WHAT YOU ARE ASKED TO DO >> Below are entries; count the lines containing the string "style". The answer is that number alone.

EXTRACTED MATERIAL >>

= Beginning of Section =

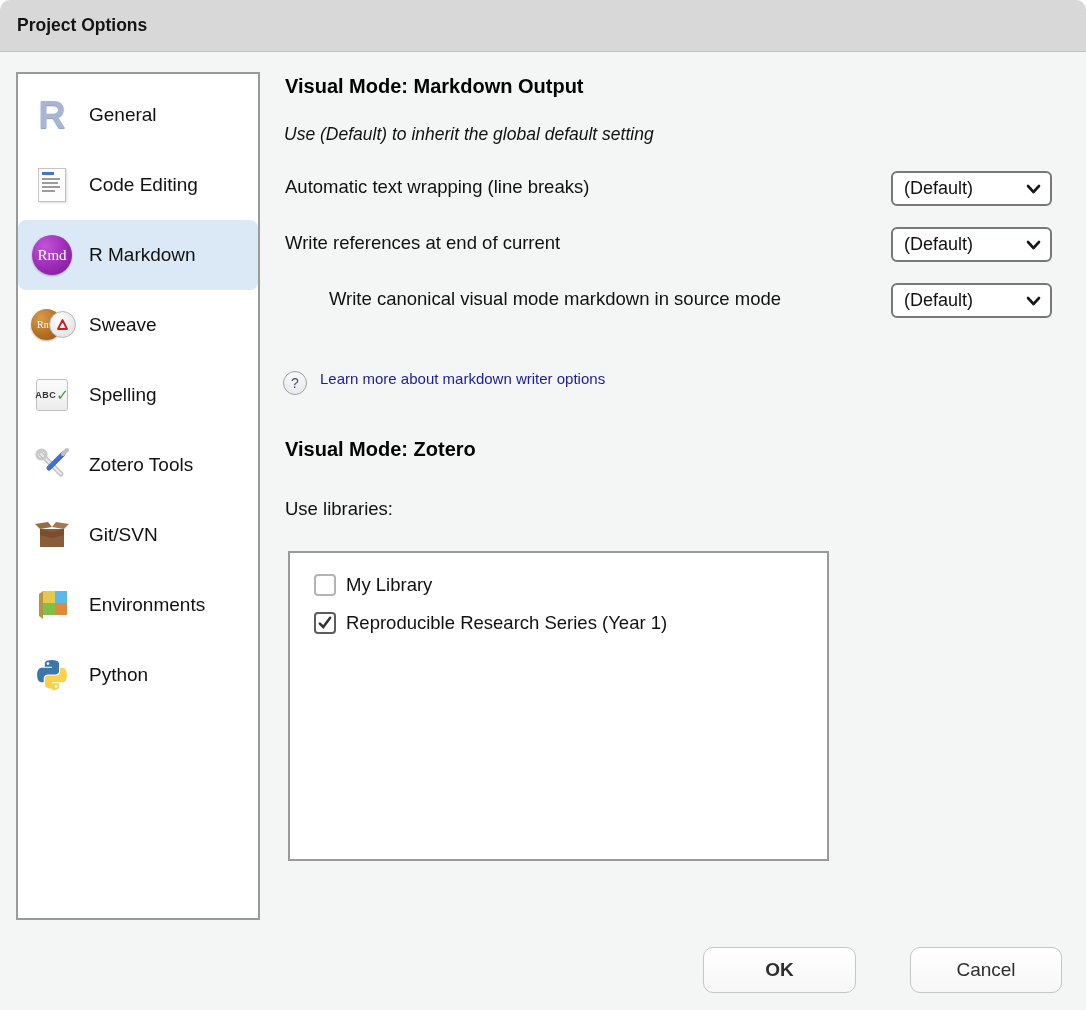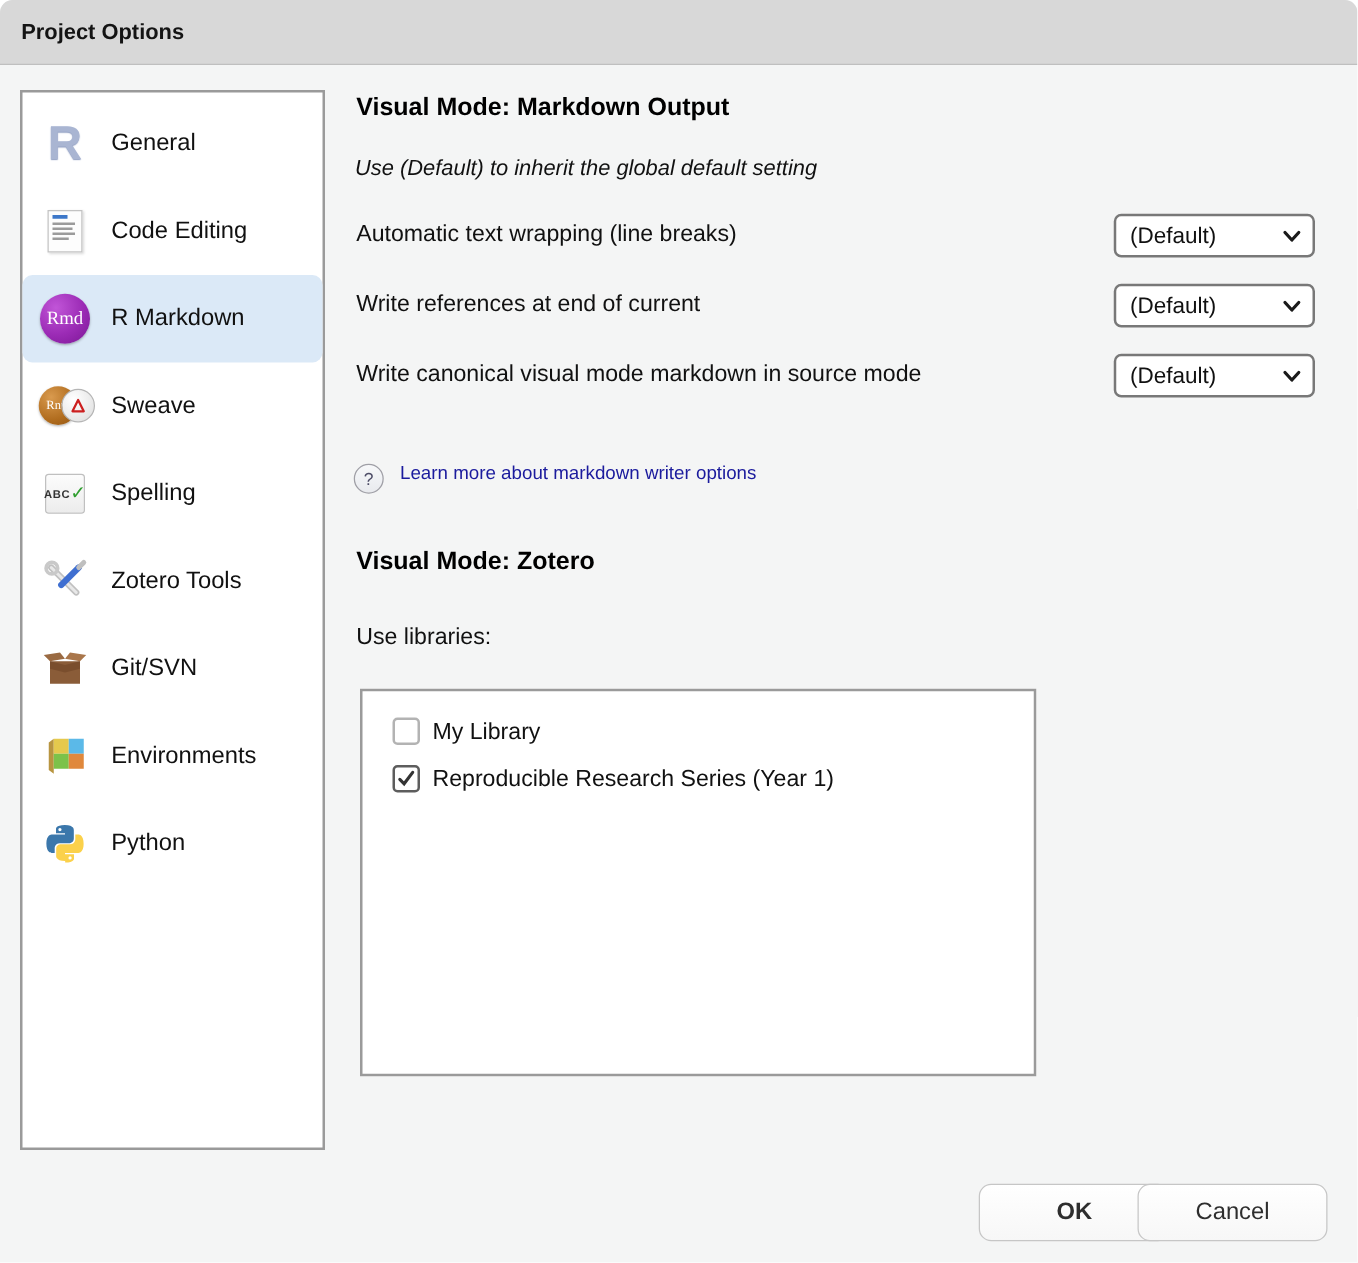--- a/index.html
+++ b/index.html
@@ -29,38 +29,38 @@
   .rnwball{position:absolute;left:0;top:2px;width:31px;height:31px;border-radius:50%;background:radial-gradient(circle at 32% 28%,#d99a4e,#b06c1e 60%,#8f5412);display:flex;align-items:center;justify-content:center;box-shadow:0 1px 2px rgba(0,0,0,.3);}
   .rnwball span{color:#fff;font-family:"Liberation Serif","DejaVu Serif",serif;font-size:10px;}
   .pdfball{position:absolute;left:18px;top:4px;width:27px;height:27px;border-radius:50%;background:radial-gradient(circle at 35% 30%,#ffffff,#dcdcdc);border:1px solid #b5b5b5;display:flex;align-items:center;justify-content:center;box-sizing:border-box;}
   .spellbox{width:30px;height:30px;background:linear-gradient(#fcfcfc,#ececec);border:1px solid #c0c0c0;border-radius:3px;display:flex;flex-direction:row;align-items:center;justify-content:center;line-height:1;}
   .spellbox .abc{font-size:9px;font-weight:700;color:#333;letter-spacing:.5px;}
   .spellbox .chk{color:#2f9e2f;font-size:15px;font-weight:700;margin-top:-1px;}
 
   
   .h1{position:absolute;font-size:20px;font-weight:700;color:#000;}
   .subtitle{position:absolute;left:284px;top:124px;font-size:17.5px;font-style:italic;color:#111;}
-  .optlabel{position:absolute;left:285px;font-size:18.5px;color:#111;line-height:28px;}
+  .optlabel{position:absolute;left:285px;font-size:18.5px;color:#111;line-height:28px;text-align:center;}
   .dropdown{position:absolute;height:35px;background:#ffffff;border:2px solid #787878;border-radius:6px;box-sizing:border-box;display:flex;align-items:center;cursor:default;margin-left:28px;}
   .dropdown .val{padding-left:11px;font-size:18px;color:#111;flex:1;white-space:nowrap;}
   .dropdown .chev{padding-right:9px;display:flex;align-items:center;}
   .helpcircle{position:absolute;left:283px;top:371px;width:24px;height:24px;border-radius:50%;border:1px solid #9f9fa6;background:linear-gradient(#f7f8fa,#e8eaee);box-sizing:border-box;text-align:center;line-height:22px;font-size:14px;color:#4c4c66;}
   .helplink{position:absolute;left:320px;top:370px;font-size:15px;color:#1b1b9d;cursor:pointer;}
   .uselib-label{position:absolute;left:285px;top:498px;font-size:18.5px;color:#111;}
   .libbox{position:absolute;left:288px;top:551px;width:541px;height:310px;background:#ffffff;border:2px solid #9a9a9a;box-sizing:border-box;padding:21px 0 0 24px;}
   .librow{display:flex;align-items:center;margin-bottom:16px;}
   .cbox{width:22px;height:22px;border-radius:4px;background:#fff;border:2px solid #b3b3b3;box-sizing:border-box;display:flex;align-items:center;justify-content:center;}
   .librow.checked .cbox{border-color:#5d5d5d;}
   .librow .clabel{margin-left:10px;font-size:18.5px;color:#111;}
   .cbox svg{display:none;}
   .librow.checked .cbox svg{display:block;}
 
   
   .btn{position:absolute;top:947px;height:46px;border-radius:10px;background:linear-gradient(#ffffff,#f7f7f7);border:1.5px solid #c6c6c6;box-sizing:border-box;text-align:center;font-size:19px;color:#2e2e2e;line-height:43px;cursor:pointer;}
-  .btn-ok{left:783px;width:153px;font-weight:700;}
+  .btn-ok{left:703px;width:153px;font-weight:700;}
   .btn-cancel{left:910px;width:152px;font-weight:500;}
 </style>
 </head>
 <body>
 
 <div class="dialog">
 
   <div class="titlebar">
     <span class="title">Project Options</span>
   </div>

= End of Section =

REPLY >> 2